» **Supplied data**
=== Section Start ===

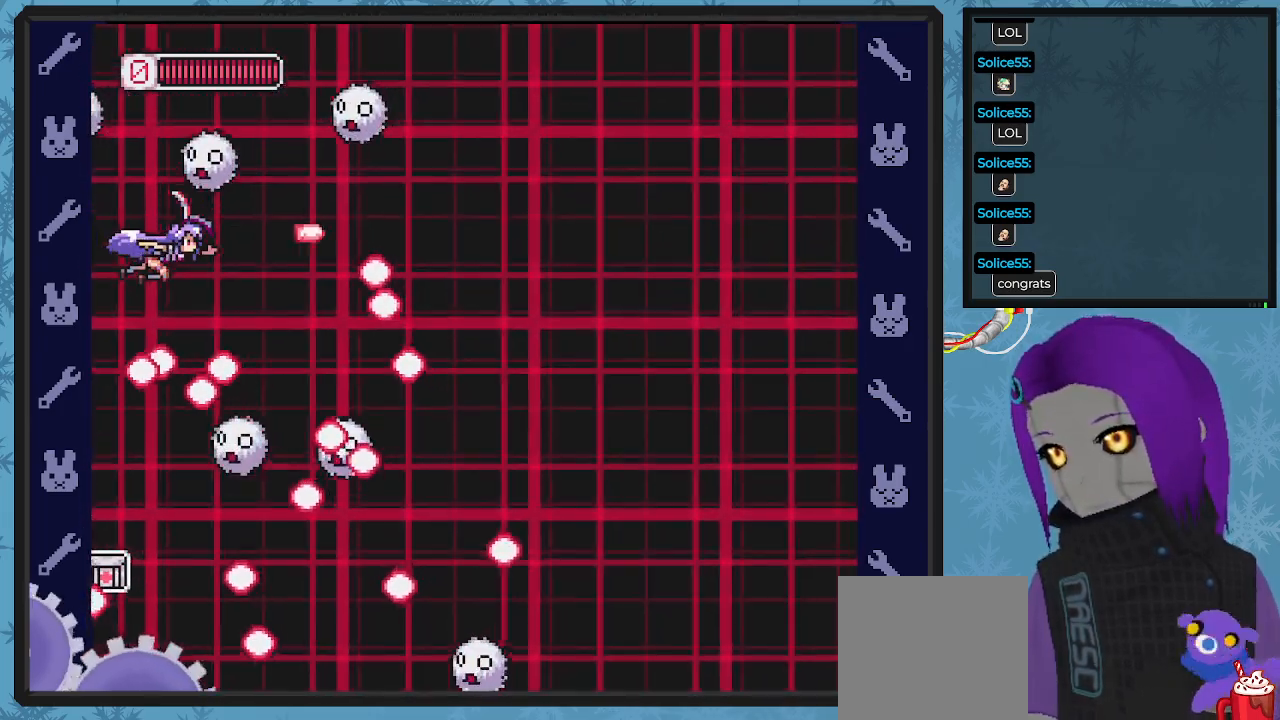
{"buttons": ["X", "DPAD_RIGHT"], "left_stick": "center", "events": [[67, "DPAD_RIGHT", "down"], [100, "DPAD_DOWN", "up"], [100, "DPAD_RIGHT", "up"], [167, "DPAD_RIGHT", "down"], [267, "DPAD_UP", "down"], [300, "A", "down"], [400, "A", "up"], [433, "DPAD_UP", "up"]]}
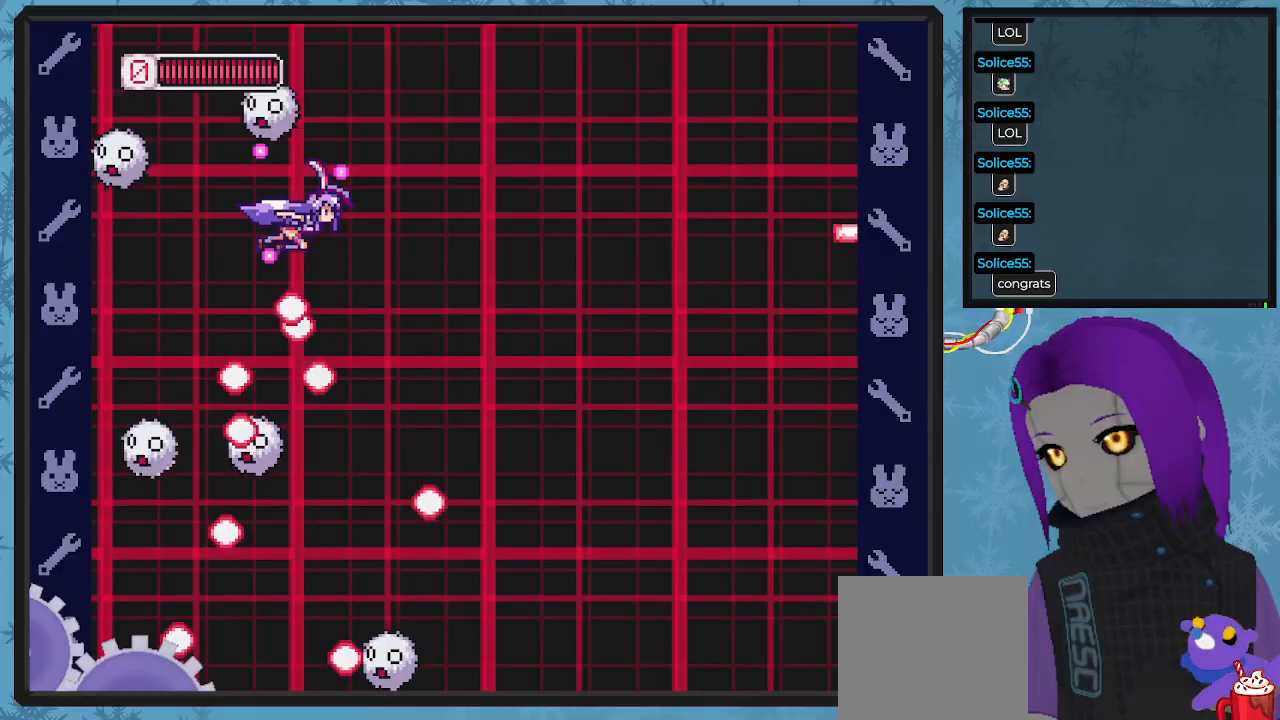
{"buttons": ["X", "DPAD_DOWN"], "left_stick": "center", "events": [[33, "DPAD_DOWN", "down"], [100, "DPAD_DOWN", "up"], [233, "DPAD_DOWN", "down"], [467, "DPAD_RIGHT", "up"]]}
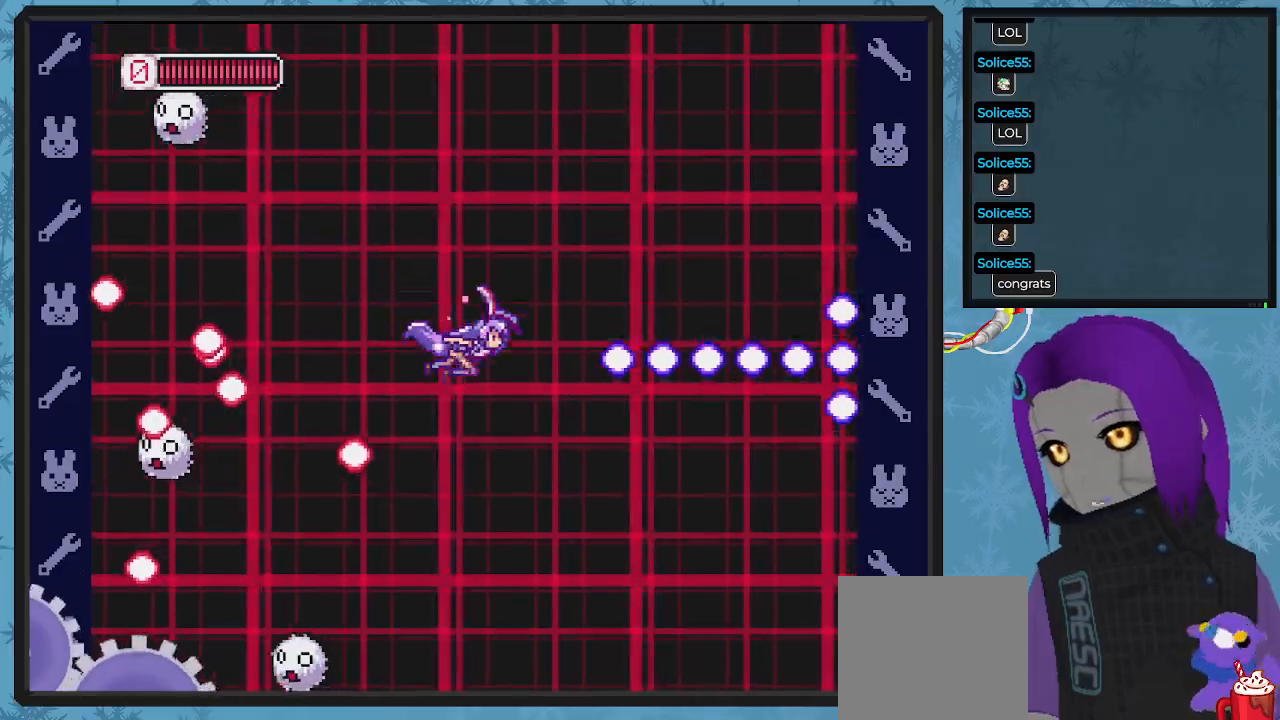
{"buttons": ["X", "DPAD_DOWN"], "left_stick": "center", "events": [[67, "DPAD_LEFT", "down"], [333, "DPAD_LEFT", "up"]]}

=== Section End ===

» **Prompt**
First drop every picture, then print the data above exactly as it stands.

» **The answer**
{"buttons": ["X", "DPAD_RIGHT"], "left_stick": "center", "events": [[67, "DPAD_RIGHT", "down"], [100, "DPAD_DOWN", "up"], [100, "DPAD_RIGHT", "up"], [167, "DPAD_RIGHT", "down"], [267, "DPAD_UP", "down"], [300, "A", "down"], [400, "A", "up"], [433, "DPAD_UP", "up"]]}
{"buttons": ["X", "DPAD_DOWN"], "left_stick": "center", "events": [[33, "DPAD_DOWN", "down"], [100, "DPAD_DOWN", "up"], [233, "DPAD_DOWN", "down"], [467, "DPAD_RIGHT", "up"]]}
{"buttons": ["X", "DPAD_DOWN"], "left_stick": "center", "events": [[67, "DPAD_LEFT", "down"], [333, "DPAD_LEFT", "up"]]}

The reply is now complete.